Uddin v. Hassell et al
MEMORANDUM OPINION. Signed by Judge Madeline Hughes Haikala on 2/25/2016. (KEK)
2016 Feb-25 PM 02:26
U.S. DISTRICT COURT
N.D. OF ALABAMA
UNITED STATES DISTRICT COURT
FOR THE NORTHERN DISTRICT OF ALABAMA
WARDEN SCOTT HASSELL, et al.,
Case No.: 4:15-cv-02067-MHHJHE
On November 16, 2015, petitioner Nasir Uddin filed a petition for a writ of
habeas corpus pursuant to 28 U.S.C. § 2241. (Doc. 1). When he filed his petition,
Mr. Uddin, a native of Bangladesh, was incarcerated at the Etowah County
Detention Center, in the custody of the Bureau of Immigration and Customs
Enforcement (“ICE”). In his petition, Mr. Uddin alleges that he is being illegally
detained by ICE pending his deportation to Bangladesh. He seeks release from
ICE custody. On February 9, 2016, Mr. Uddin was released from ICE custody
pursuant to an Order of Supervision. (Doc. 11, 11-1). Respondents have filed a
motion to dismiss the action as moot because Mr. Uddin no longer is in ICE
custody. (Doc. 11). For the reasons stated below, the Court grants the motion and
will dismiss the action as moot.
Article III of the Constitution limits the jurisdiction of federal courts to the
consideration of “cases or controversies.” U.S. CONST. art. III, § 2. The doctrine
of mootness is derived from this limitation because “an action that is moot cannot
be characterized as an active case or controversy.” Adler v. Duval Cnty. Sch. Bd.,
112 F.3d 1475, 1477 (11th Cir. 1997). A case is moot and must be dismissed if a
court can no longer provide “meaningful relief.” Nyaga v. Ashcroft, 323 F.3d 906,
913 (11th Cir. 2003) (citations omitted).
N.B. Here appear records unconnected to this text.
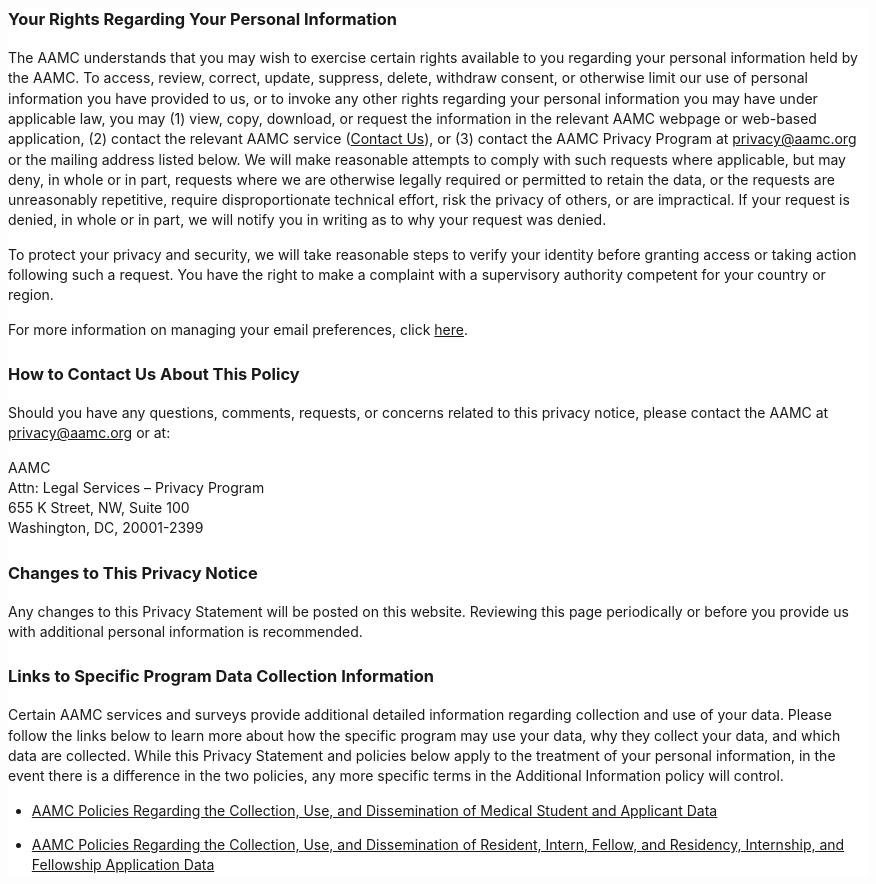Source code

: ### Your Rights Regarding Your Personal Information

The AAMC understands that you may wish to exercise certain rights available to you regarding your personal information held by the AAMC. To access, review, correct, update, suppress, delete, withdraw consent, or otherwise limit our use of personal information you have provided to us, or to invoke any other rights regarding your personal information you may have under applicable law, you may (1) view, copy, download, or request the information in the relevant AAMC webpage or web-based application, (2) contact the relevant AAMC service ([Contact Us](https://www.aamc.org/about/contact/)), or (3) contact the AAMC Privacy Program at [privacy@aamc.org](mailto:privacy@aamc.org) or the mailing address listed below. We will make reasonable attempts to comply with such requests where applicable, but may deny, in whole or in part, requests where we are otherwise legally required or permitted to retain the data, or the requests are unreasonably repetitive, require disproportionate technical effort, risk the privacy of others, or are impractical. If your request is denied, in whole or in part, we will notify you in writing as to why your request was denied.

To protect your privacy and security, we will take reasonable steps to verify your identity before granting access or taking action following such a request. You have the right to make a complaint with a supervisory authority competent for your country or region.

For more information on managing your email preferences, click [here](https://www.aamc.org/about/453388/email-preferences.html).

### How to Contact Us About This Policy

Should you have any questions, comments, requests, or concerns related to this privacy notice, please contact the AAMC at [privacy@aamc.org](mailto:privacy@aamc.org) or at:

AAMC  
Attn: Legal Services – Privacy Program  
655 K Street, NW, Suite 100  
Washington, DC, 20001-2399

### Changes to This Privacy Notice

Any changes to this Privacy Statement will be posted on this website. Reviewing this page periodically or before you provide us with additional personal information is recommended.

### Links to Specific Program Data Collection Information

Certain AAMC services and surveys provide additional detailed information regarding collection and use of your data. Please follow the links below to learn more about how the specific program may use your data, why they collect your data, and which data are collected. While this Privacy Statement and policies below apply to the treatment of your personal information, in the event there is a difference in the two policies, any more specific terms in the Additional Information policy will control.

  * [AAMC Policies Regarding the Collection, Use, and Dissemination of Medical Student and Applicant Data](https://students-residents.aamc.org/applying-medical-school/article/aamc-policies-collection-use-dissemination-medical/)


  * [AAMC Policies Regarding the Collection, Use, and Dissemination of Resident, Intern, Fellow, and Residency, Internship, and Fellowship Application Data](https://www.aamc.org/download/139278/data/datapolicy.pdf)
The Court can no longer provide
meaningful relief in this case because Mr. Uddin no longer is in ICE custody – the
very relief that he requested in his habeas petition. Therefore, Mr. Uddin’s petition
is moot, and the Court must dismiss the petition unless an exception to the
mootness doctrine applies.
There are two exceptions to the mootness doctrine: (1) collateral
consequences and (2) “capable of repetition yet evading review.” Carafas v.
LaVallee, 391 U.S. 234, 237 (1968); Murphy v. Hunt, 455 U.S. 478, 482 (1982).
Neither exception applies here. The collateral consequences exception does not
apply because there are no “disabilities or burdens which may flow” from the
custody that Mr. Uddin challenges. See Carafas, 391 U.S. at 237. The exception
for events “capable of repetition, yet evading review” does not apply either. Mr.
Uddin has been released from custody, and it is unlikely that the circumstances that
gave rise to Mr. Uddin’s custody will happen again. See Weinstein v. Bradford,
423 U.S. 147, 149 (1975) (holding that the “capable of repetition, yet evading
review” exception applies when (1) the challenged action is too short in duration to
be fully litigated prior to its cessation or expiration, and (2) there is a reasonable
expectation that the same complaining party would be subjected to the same action
again.). Because Mr. Uddin’s petition is moot, the Court will dismiss this action.
Based on the foregoing, the Respondents’ motion to dismiss, (Doc. 11), is
GRANTED. A separate order will be entered.
DONE and ORDERED this February 25, 2016.